Usage Report Generation

A VertNet tool for creating and delivering Data Usage Reports.

Author: Javier Otegui.

Requirements

In order to work, the following python modules must be installed and available:

logging
pickle
requests
base64
jinja2

Besides, GitHub API requires an authentication token for the VertNet-related repositories. This token (a string of numbers and letters) must be stored in the same folder as the utils.py module, and must be named 'VN.key'. For security reasons, I am not uploading it to the repository.

See more about this:

https://developer.github.com/v3/oauth/

https://developer.github.com/v3/oauth_authorizations/#create-a-new-authorization

Installation

Simply clone the repository to a local folder with the git clone command.

What it does

Let's assume a complete run, no testing and no beta-testing.

The launch.py script configures the logging and launching variables, and launches the main process from the monthlyStatReports module.

The main function executes sequentially all the other steps. This function calls different sub-functions depending on the launching variable configuration (like if it is a test run, or if counts are taken from a local file -- see 'modes'). There are 4 main steps:

Extract the usage stats
Generate the reports
Upload the reports and models to GitHub
Create issues for each uploaded report

The code for each step is in a different file and has a 'main' function that performs the required steps sequentially.

Extract the usage stats

The first part of the process itself is the extraction of usage stats for the past month. All the code related to this part of the process is in the extractStats.py module.

First, it gets information on all download events from CartoDB, with the get_cdb_downloads function. This function performs the following query on CartoDB API

select * from query_log where download is not null and download !='' and client='portal-prod'

adding the time window (the previous month) with the add_time_limit function, from the same module, which adds the following (assuming the process is run on september):

and extract(year from created_at)=2014 and extract(month from created_at)=8

Then, for each download event, extracts the location of the download file in Google Cloud Storage, from the 'download' field in the CartoDB download event. This is performed by the get_file_list function, which returns a list with Cloud Storage URIs (gs://vertnet-downloads/...)

The next function get_gcs_counts downloads each file from the list and prepares some counts. It creates a dictionary of resources (named 'pubs') where all the counts for all resources will be stored. Let's see the process it follows for each file in the file list.
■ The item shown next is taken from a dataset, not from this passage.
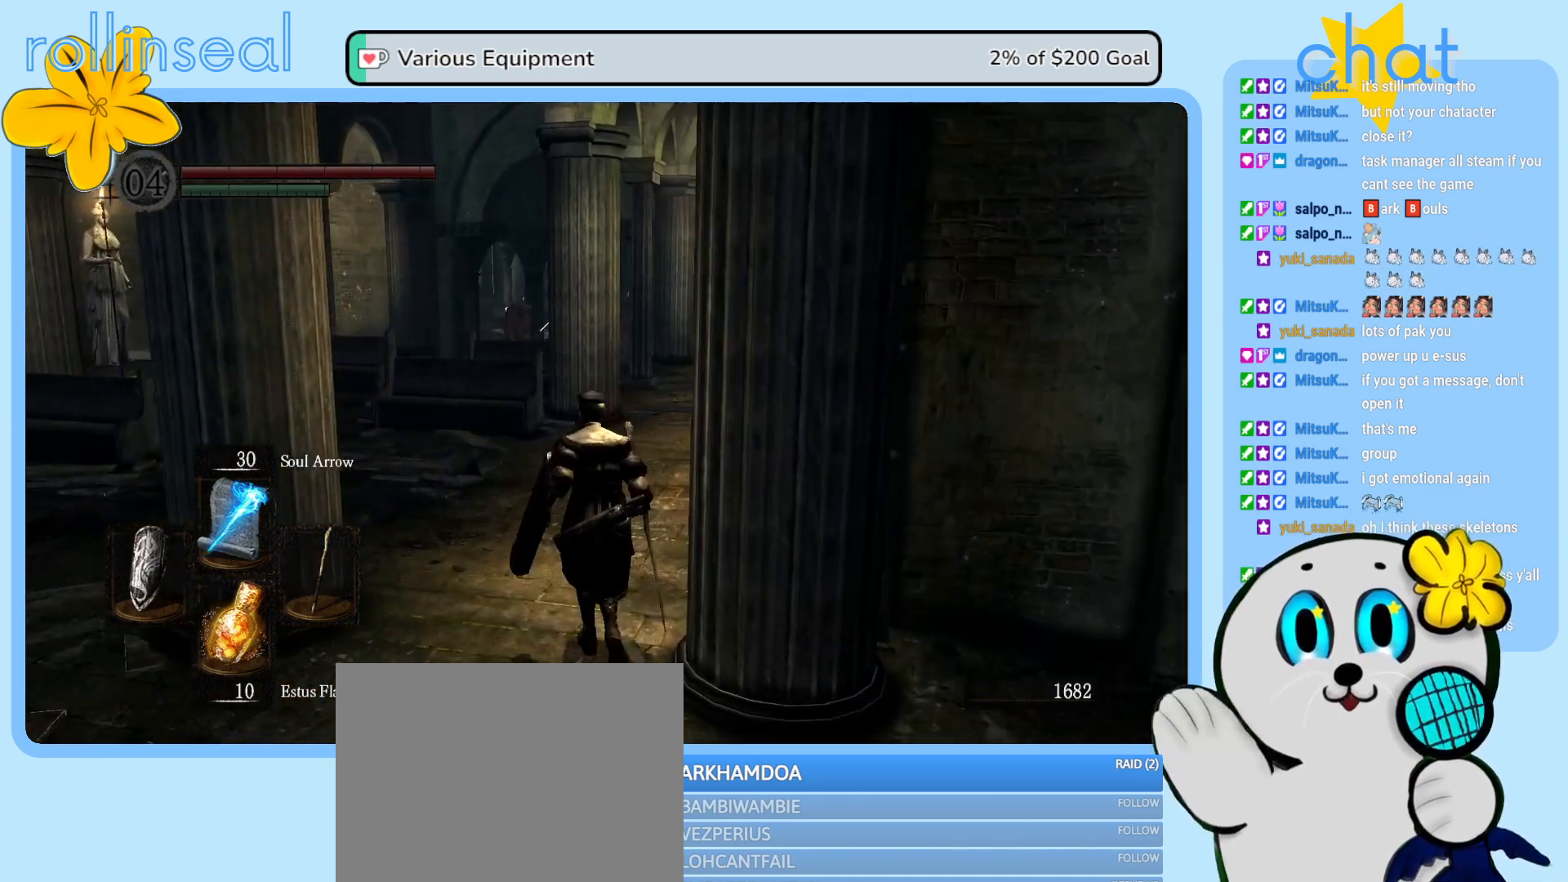
{"buttons": [], "left_stick": "up", "right_stick": "center", "events": []}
First, it tries to download the file itself. A query might fail for big downloads or randomly, so it might be possible that the file cannot be found. In that case, it will throw a warning to the logs and continue with the next file.
If the file is found, the headers are removed, and the processing of each record begins
The institutioncode, collectioncode and source URL are extracted from the record, and some sanity checks are performed (like changing "Royal Ontario Museum" for "ROM", or changing some URLs, see sanity_check function in util.py). Collectioncode is taken from the URL, with the value after the "=" sign. If the record does not have institutioncode, it tries to extract the institutioncode and collectioncode values from the URL by calling the resource_staging table in CartoDB. If it still cannot find them, it will skip the record. Otherwise, the union of institutioncode and collectioncode will be used as an internal identifier (e.g., "MVZ-mvz_herp").
Then, a pseudo-unique identifier is built to calculate counts on unique record downloads.
If this resource is not yet in the 'pubs' dictionary, it will create a pseudo-model for it. This pseudo-model has the following elements:
- Metadata: url, inst, col.
- download_files: a list of all the files in which this resource is present. This will later be collapsed into a single number.
- records_downloaded and downloads_in_period: a count of how many times a particular record from this resource has been downloaded and how many times any record from this resource has been downloaded.
- unique_records: a set of all the pseudo-unique identifiers. This will later be collapsed into a single number.
- Dictionaries for storing download variables: from where (latlon), when (created) and with which terms (query).
If the resource already exists, it will add 1 to the records_downloaded and append the file name to the download_files.

And that ends the counts on the Cloud Storage file. The next step is to store the location, date and query terms associated with each download. This is accomplished by the match_gcs_cdb function. For each of the resources in 'pubs', it will find the corresponding download event from the CartoDB download events and will populate the latlon, created and query elements of the pseudo-model, as defined in function get_cdb_stats.

As the last step of the extraction of stats, it will get some counts on searches. So far, this has been only to deal with downloads. The count of searches is handled by the get_cdb_searches function and it creates another pseudo-model with number of search events, number of records searched and metadata on the resource. The last piece of the module deals with the integration between downloads and searches, adding searches as a sub-model of each pseudo-model in the general 'pubs' dictionary.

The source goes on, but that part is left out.